The latest Federal Reserve signals have been important. On June 17, 2026, the Fed kept the federal funds target range unchanged at 3.50 percent to 3.75 percent, but its updated projections pointed to a higher policy path than previously expected. The median federal funds rate projection for year end 2026 rose to 3.8 percent from 3.4 percent in March, reinforcing market concerns that monetary policy may remain tighter for longer, or even move higher if inflation remains elevated.
This shift has weighed directly on gold by supporting the dollar and reducing the relative appeal of non yielding assets.
2. Easing Regional Risk Premium
Part of gold’s earlier rally reflected elevated geopolitical anxiety, including tensions in the Middle East and concerns over energy market disruption. As immediate fears around regional escalation and shipping disruption eased, some of the safe haven premium embedded in gold prices unwound.
This does not remove gold’s long term hedge appeal. It simply reduces the urgency that previously drove investors into the metal at record prices.
3. Profit Taking After a Historic Rally
Gold’s rally in 2025 and early 2026 created large unrealized gains for investors. The break below $4,000 likely triggered additional selling from traders, funds, and momentum strategies.
Investor flows have also become more sensitive to price weakness. World Gold Council data showed that while central banks remained strong net buyers in Q1 2026, physically backed gold ETF holdings, though still positive on the quarter, saw sizeable outflows in March, largely from U.S. listed funds. This makes gold more vulnerable when momentum reverses, even as official sector demand stays firm.
4. Technical Breakdown
The $4,000 level was both a psychological and technical support zone. A clear move below this level can trigger stop loss orders, algorithmic selling, and further downside pressure.
The next important levels to monitor are around $3,900, followed by the $3,700 to $3,800 range. A sustained break below these zones would indicate a deeper correction, while stabilization above them could attract long term buyers.
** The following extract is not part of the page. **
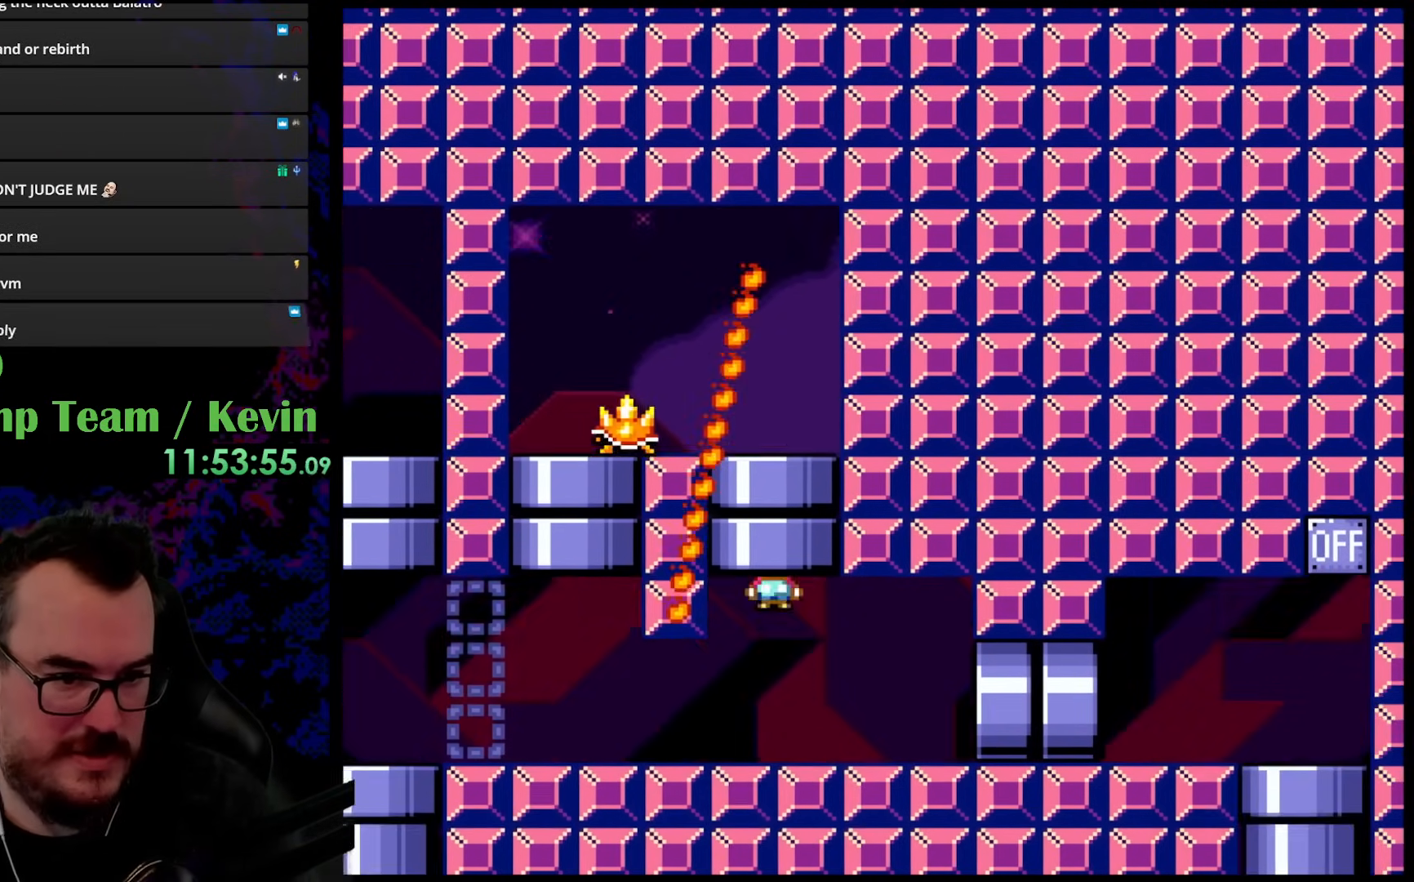
{"buttons": ["Y", "DPAD_RIGHT"], "events": [[33, "DPAD_DOWN", "up"]]}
Silver Also Under Pressure
Silver also declined alongside gold, falling below the $60 per ounce level. The selloff reflected the same factors affecting gold: stronger dollar conditions, higher rate expectations, weaker momentum, and reduced speculative appetite. Silver’s decline was amplified by its higher volatility and greater sensitivity to shifts in risk sentiment.
Outlook
The near term outlook for gold remains cautious. The break below $4,000 suggests the market is no longer being driven by the same intense safe haven momentum that dominated 2025 and early 2026. Traders are likely to remain focused on U.S. inflation data, Fed communication, Treasury yields, the dollar, ETF flows, and geopolitical headlines.
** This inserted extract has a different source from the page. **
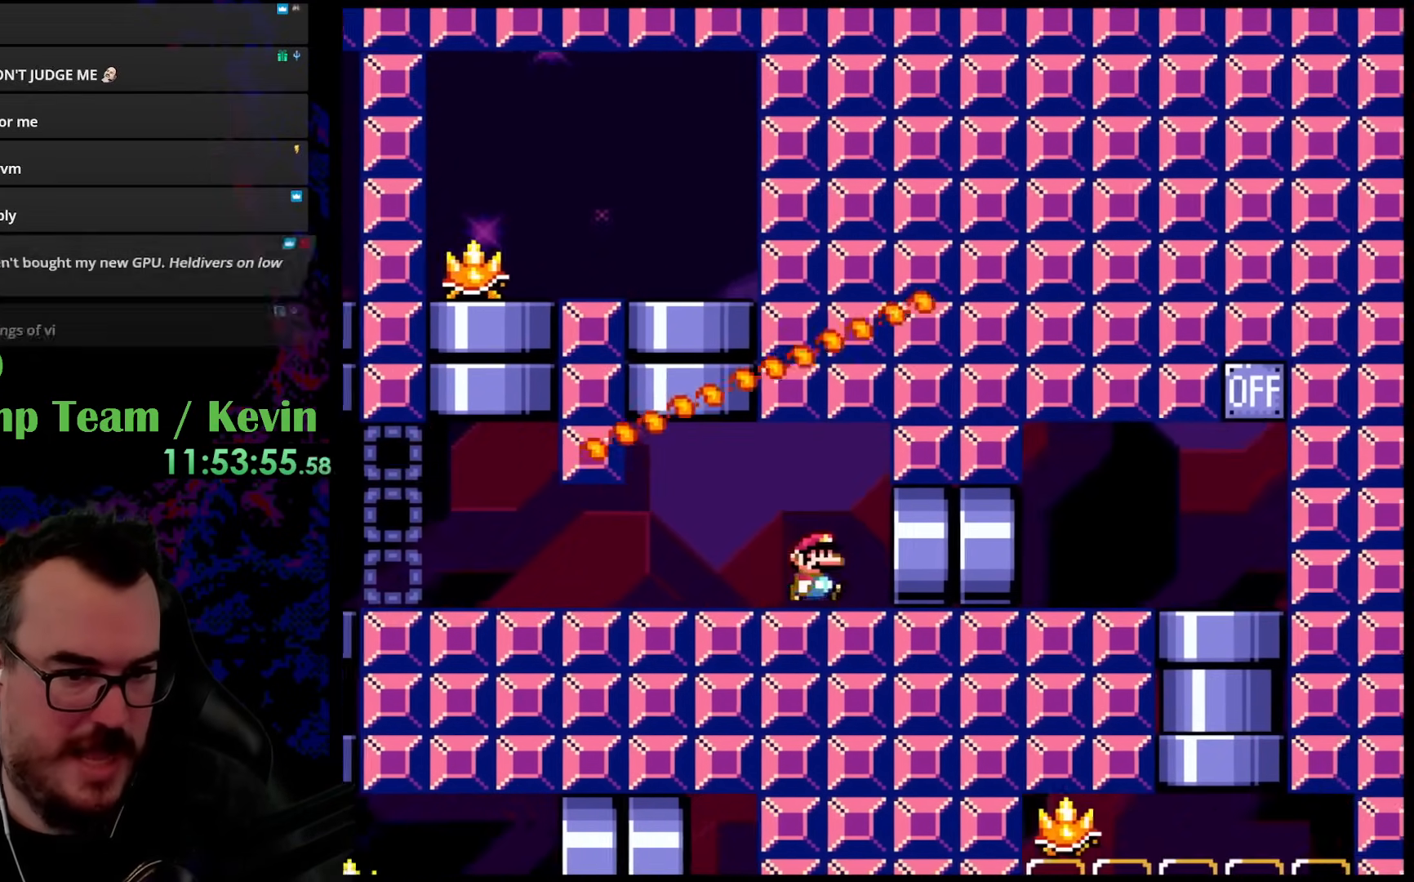
{"buttons": ["Y", "DPAD_RIGHT"], "events": []}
Bullish factors remain in place. Central bank demand continues to provide structural support, with net purchases of 244 tonnes in Q1 2026, up 3 percent year on year and above the five-year average according to the World Gold Council. Geopolitical risk has not disappeared, and longer term concerns over debt, inflation, and reserve diversification continue to support gold’s strategic role.
Bearish risks have increased in the short term. A stronger dollar, higher for longer interest rates, resilient U.S. growth, and a sustained risk on environment could keep pressure on bullion and delay any major rebound.
Conclusion
Gold’s fall below $4,000 is a significant technical and psychological development. It signals a cooling of the intense safe haven rally that defined 2025 and early 2026, but it does not necessarily end gold’s broader structural bull case.
For short term traders, the $3,900 to $3,700 zone will be critical. For long term investors, the correction may represent a test of conviction rather than a reversal of the underlying strategic case for gold.
The key variables to watch are U.S. rate expectations, the dollar, ETF flows, central bank buying, and any renewed geopolitical escalation.